■ Document passage ■
On Tue, Sep 15, 2009 at 3:13 PM, Barney Frank <[email protected]>wrote:
....
> **** This is despite the fact that I set hbase.pause to be 25 ms and the
> retries.number = 2. ****
>
>
Yeah, this is down in guts of the hadoop rpc we use. Around connection
setup it has its own config. that is not well aligned with ours (ours being
the retries and pause settings)
The maxretriies down in ipc is
this.maxRetries = conf.getInt("ipc.client.connect.max.retries", 10);
Thats for an IOE other than timeout. For timeout, it does this:
} catch (SocketTimeoutException toe) {
/* The max number of retries is 45,
* which amounts to 20s*45 = 15 minutes retries.
*/
handleConnectionFailure(timeoutFailures++, 45, toe);
Let me file an issue to address the above. The retries should be our
retries... and in here it has a hardcoded 1000ms that instead should be our
pause.... Not hard to fix.
> I restart the Master and RegionServer and then send more client requests
> through HTablePool. It has the same "Retrying to connect to server:"
> messages. I noticed that the port number it is using is the old port for
> the region server and not the new one assigned after the restart. The
> HbaseClient does not seem to recover unless I restart the client app. When
> I do not use HTablePool and only Htable it works fine.
>
We've not done work to make the pool ride over a restart.

■ Data under study ■

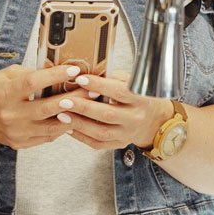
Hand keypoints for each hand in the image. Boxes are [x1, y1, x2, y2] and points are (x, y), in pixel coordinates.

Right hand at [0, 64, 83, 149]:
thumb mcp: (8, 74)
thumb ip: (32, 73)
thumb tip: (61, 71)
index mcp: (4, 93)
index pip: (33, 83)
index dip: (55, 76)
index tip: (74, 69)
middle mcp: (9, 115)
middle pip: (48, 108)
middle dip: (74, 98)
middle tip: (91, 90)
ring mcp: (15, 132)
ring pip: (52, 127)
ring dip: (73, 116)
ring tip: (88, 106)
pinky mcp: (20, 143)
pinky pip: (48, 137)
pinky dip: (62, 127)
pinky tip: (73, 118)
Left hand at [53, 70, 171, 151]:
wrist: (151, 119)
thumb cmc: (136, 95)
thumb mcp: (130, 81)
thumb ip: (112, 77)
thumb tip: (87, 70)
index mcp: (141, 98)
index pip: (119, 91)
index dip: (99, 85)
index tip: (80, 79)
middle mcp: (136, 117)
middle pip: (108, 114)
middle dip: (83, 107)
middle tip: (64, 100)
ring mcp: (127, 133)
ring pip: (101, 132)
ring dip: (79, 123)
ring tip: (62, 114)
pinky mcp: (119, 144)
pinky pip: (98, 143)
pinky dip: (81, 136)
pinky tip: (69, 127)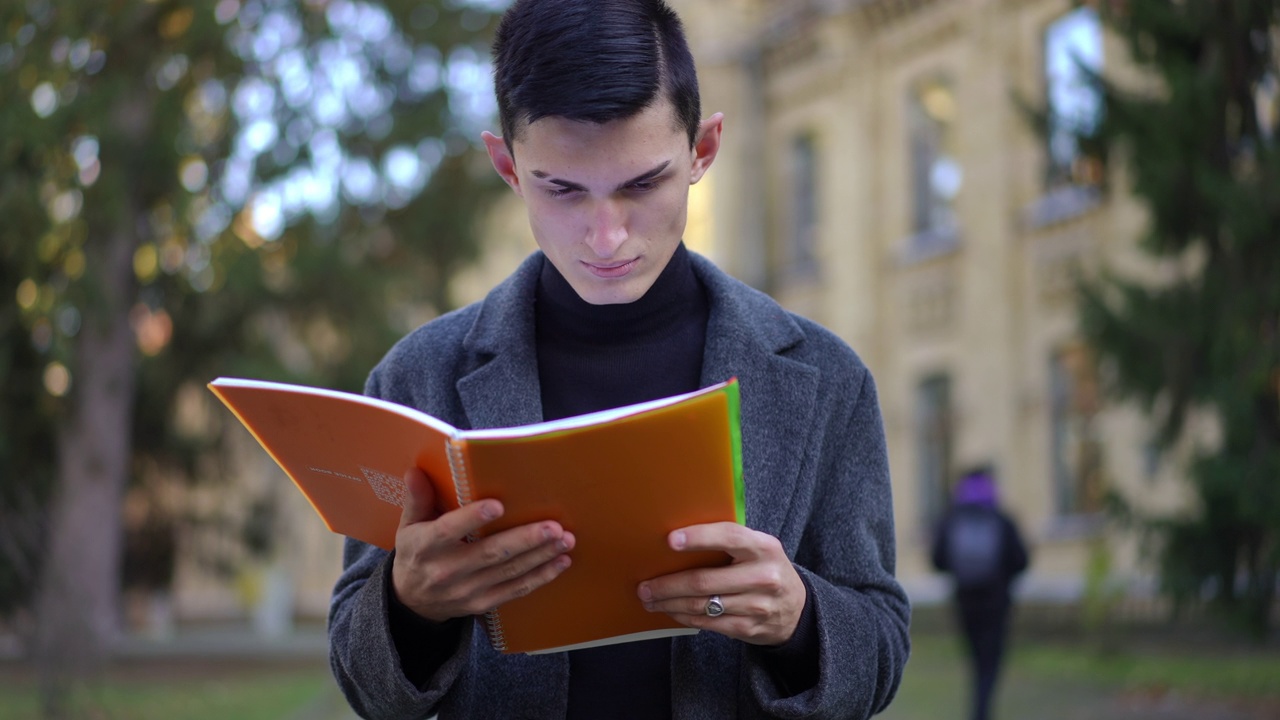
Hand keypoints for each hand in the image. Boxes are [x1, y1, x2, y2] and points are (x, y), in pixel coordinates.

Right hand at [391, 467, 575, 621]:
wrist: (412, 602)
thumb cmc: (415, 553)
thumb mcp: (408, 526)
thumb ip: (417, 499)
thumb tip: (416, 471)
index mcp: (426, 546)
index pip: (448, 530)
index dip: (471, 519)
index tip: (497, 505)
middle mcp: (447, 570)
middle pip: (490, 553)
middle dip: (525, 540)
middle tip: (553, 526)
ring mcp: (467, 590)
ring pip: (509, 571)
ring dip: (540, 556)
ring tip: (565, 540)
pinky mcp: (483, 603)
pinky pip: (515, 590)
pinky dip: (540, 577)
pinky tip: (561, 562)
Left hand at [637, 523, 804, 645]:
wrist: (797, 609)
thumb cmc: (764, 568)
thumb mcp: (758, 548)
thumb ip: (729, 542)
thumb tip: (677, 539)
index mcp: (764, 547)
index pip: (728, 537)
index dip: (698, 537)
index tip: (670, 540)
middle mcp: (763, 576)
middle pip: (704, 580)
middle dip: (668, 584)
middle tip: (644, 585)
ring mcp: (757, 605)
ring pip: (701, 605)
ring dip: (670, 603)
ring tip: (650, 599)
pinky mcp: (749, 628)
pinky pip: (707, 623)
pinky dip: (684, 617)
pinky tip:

■ Problem 1 ■
In the HBase retry thread, what is the maximum number of retries on a socket timeout during connection setup?
■ Problem 2 ■
Pick up the HBase retry thread after its last line and keep writing.
The listing is separate material, unrelated to the HBase retry thread.

■ Expected output 1 ■
45 retries, which amounts to 15 minutes of retries.

■ Expected output 2 ■
> Two issues:
> 1) Setting and using hbase.client.pause and hbase.client.retries.number
> parameters. I have rarely gotten them to work. It seems to default to 2
> sec and 10 retries no matter if I overwrite the defaults on the client and
> the server. Yes, I made sure my client doesn't have anything in the
> classpath it might pick-up.
> <property>
> <name>hbase.client.pause</name>
> <value>20</value>
> </property>
> <property>
> <name>hbase.client.retries.number</name>
> <value>2</value>
> </property>
>
Please make an issue for this and I'll investigate. I"ve already added note
to an existing HBaseClient ipc issue and will fix above items as part of it.
> 2) Running HTablePool under Pseudo mode, the client doesn't seem to refresh
> with the new regionserver port after the master/regions are back up. It
> gets "stuck" with the info from the settings prior to the master goin down.
>
> I would appreciate any thoughts or help.
>
You need to use the pool? Your app is highly threaded and all are
connecting to hbase (hundreds)?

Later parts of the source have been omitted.